While early Protestant congregations enjoyed the benefit of a common language, the Catholics often found themselves at a disadvantage. The congregation of the Catholic Church of the Assumption, at the Cliff Mine, for example, was made up of both Irish and German members.
A cultural melding of sorts began when a church was used by different ethnic groups, particularly the Catholics. A single church in a smaller frontier comminity served Irish, German, and smaller European immigrant groups. Initially language was a challenge between these two ethnic groups merging into one faith community. But that would take a few decades.
The early churches were hastily constructed, often with log frames and clad with lumber from local mining company sawmills, they were built on posts that created a crawl space beneath them, with no available space for more activities than worship.
During the latter half of the 19th century, in communities built around wealthier mining companies, the number of immigrants from southern and eastern Europe rapidly increased.
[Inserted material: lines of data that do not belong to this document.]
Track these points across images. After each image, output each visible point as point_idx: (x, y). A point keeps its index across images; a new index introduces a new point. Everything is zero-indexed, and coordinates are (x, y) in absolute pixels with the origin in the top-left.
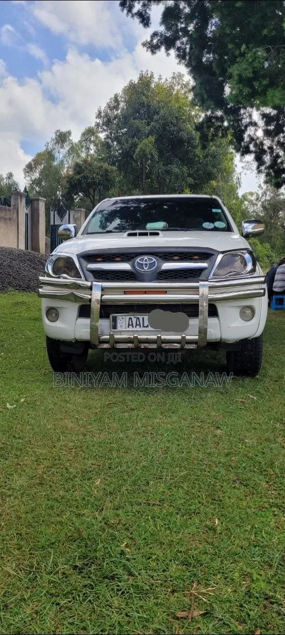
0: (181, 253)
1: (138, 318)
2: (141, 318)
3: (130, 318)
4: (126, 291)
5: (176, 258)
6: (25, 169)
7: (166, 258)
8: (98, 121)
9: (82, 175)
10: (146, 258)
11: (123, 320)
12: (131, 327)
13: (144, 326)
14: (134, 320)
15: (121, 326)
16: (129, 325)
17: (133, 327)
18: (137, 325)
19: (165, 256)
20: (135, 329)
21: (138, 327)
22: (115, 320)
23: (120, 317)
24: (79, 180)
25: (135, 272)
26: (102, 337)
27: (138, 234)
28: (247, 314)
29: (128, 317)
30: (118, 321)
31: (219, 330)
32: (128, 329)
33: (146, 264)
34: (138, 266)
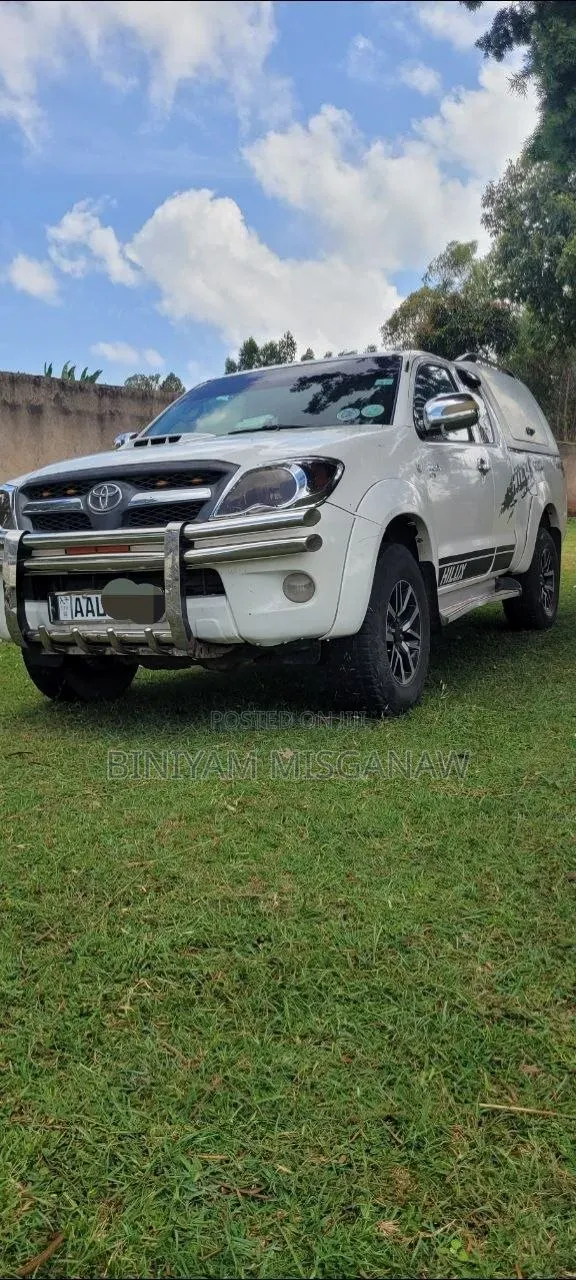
1: (89, 599)
2: (93, 597)
3: (78, 599)
4: (71, 548)
5: (162, 483)
6: (384, 328)
8: (488, 211)
9: (445, 328)
10: (106, 485)
11: (67, 602)
12: (79, 615)
13: (99, 615)
14: (84, 602)
15: (66, 615)
16: (77, 612)
17: (83, 615)
18: (88, 611)
19: (145, 480)
20: (85, 618)
21: (90, 614)
22: (55, 604)
23: (63, 598)
24: (439, 337)
25: (87, 513)
26: (29, 633)
27: (150, 442)
28: (299, 586)
29: (74, 597)
30: (61, 605)
31: (231, 621)
32: (75, 618)
33: (104, 498)
34: (92, 502)
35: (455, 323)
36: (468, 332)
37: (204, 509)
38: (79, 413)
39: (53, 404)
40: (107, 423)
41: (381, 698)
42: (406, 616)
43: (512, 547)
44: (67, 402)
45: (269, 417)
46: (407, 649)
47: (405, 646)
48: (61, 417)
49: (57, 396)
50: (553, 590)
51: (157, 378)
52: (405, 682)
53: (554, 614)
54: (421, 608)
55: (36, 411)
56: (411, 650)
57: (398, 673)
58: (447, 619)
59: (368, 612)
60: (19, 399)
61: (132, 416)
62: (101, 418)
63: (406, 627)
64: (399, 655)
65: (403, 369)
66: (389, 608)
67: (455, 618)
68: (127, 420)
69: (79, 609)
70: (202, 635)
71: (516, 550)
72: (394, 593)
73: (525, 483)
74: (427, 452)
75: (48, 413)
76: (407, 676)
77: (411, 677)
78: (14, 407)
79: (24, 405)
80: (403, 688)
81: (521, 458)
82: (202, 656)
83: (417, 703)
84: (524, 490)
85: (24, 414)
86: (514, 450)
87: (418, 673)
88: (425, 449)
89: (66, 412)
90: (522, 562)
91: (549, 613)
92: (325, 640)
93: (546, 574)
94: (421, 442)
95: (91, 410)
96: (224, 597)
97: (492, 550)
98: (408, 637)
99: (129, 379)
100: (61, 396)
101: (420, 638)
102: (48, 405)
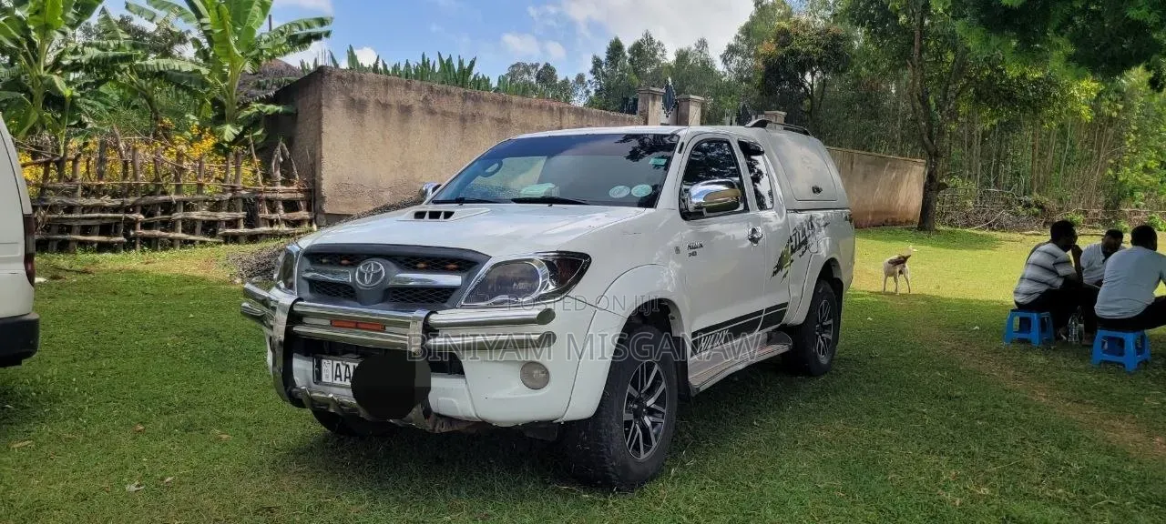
0: (428, 258)
1: (347, 366)
2: (351, 365)
3: (338, 365)
5: (422, 265)
7: (408, 265)
9: (787, 48)
10: (372, 263)
11: (329, 366)
12: (338, 379)
14: (343, 368)
15: (327, 377)
16: (336, 376)
17: (341, 380)
18: (346, 377)
19: (408, 260)
20: (343, 383)
22: (319, 366)
23: (326, 362)
24: (781, 57)
25: (353, 286)
26: (294, 390)
27: (427, 214)
28: (535, 376)
29: (335, 363)
30: (324, 368)
31: (469, 402)
32: (335, 382)
33: (369, 275)
34: (359, 278)
35: (796, 45)
36: (807, 54)
37: (455, 295)
38: (444, 114)
39: (421, 105)
40: (468, 124)
41: (613, 476)
42: (650, 392)
43: (785, 305)
44: (434, 105)
45: (551, 185)
46: (649, 424)
47: (648, 420)
48: (428, 117)
49: (425, 98)
50: (830, 337)
51: (537, 65)
52: (643, 456)
53: (831, 361)
54: (668, 383)
55: (406, 110)
56: (654, 424)
57: (637, 448)
58: (698, 389)
59: (603, 395)
60: (391, 99)
61: (492, 118)
62: (463, 119)
63: (650, 403)
64: (639, 431)
65: (677, 149)
66: (630, 389)
67: (708, 385)
68: (487, 122)
69: (338, 373)
70: (443, 412)
71: (789, 308)
72: (637, 372)
73: (805, 242)
74: (690, 231)
75: (416, 113)
76: (647, 449)
77: (651, 450)
78: (386, 106)
79: (395, 104)
80: (638, 463)
81: (802, 216)
82: (443, 430)
83: (652, 477)
84: (803, 247)
85: (394, 112)
86: (796, 211)
87: (659, 448)
88: (687, 230)
89: (432, 112)
90: (796, 316)
91: (824, 360)
92: (560, 423)
93: (824, 324)
94: (685, 222)
95: (455, 111)
96: (463, 380)
97: (760, 313)
98: (651, 412)
99: (513, 66)
100: (429, 98)
101: (665, 411)
102: (416, 106)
In 1861, St. Anne Parish, in Hancock, was established by French Canadians, but later merged with the Irish Catholic parish, St. Joseph. Later the parishes of St. Joseph and St. Patrick would be merged. St. Ignatius, in Houghton, served members from several ethnic groups.
These later churches were intended as permanent structures. Often constructed of stone, they also incorporated deep and substantial foundations, creating basements finished as social halls.
Churches in Lake Linden and Red Jacket also established various churches dedicated to one ethnic group. Over the years, however, some of them merged, consolidating parishes, as well as their ethnic groups. Language differences among these groups did not remain a hinderance or a barrier for long. While separated by language, German, Irish, French, and other ethnic immigrant groups were united by faith. Additionally, they were often neighbors, living in near proximity to each other.
Church social halls often provided excellent opportunities for various ethnic groups to interact, particularly during religious holiday social celebrations at which ethnic foods were served. Friendships developed between members of these groups, cultural traditions were shared and exchanged, including foods and recipes.
Through the years, church social halls became integral to the life of their communities, where luncheons, potluck dinners, and holiday parties and celebrations served as a common bond holding the congregation or parish together. These events added a richness to the lives of the groups, as well as their church as a whole.
Many churches in the later 20th century created and sold fundraiser cookbooks with recipes from their congregations, which include Old World recipes from many European nations, handed down from the earliest arrivals in the Lake Superior copper region.
As church social functions have begun to decline, the people lose something they may not be aware they possessed: Not only are social events an extraordinary way for church members to bond and strengthen their church community, they are also a way to connect their with their ancestors, who established and built the church communities enjoyed today, often while sharing a meal from recipes handed down through the generations.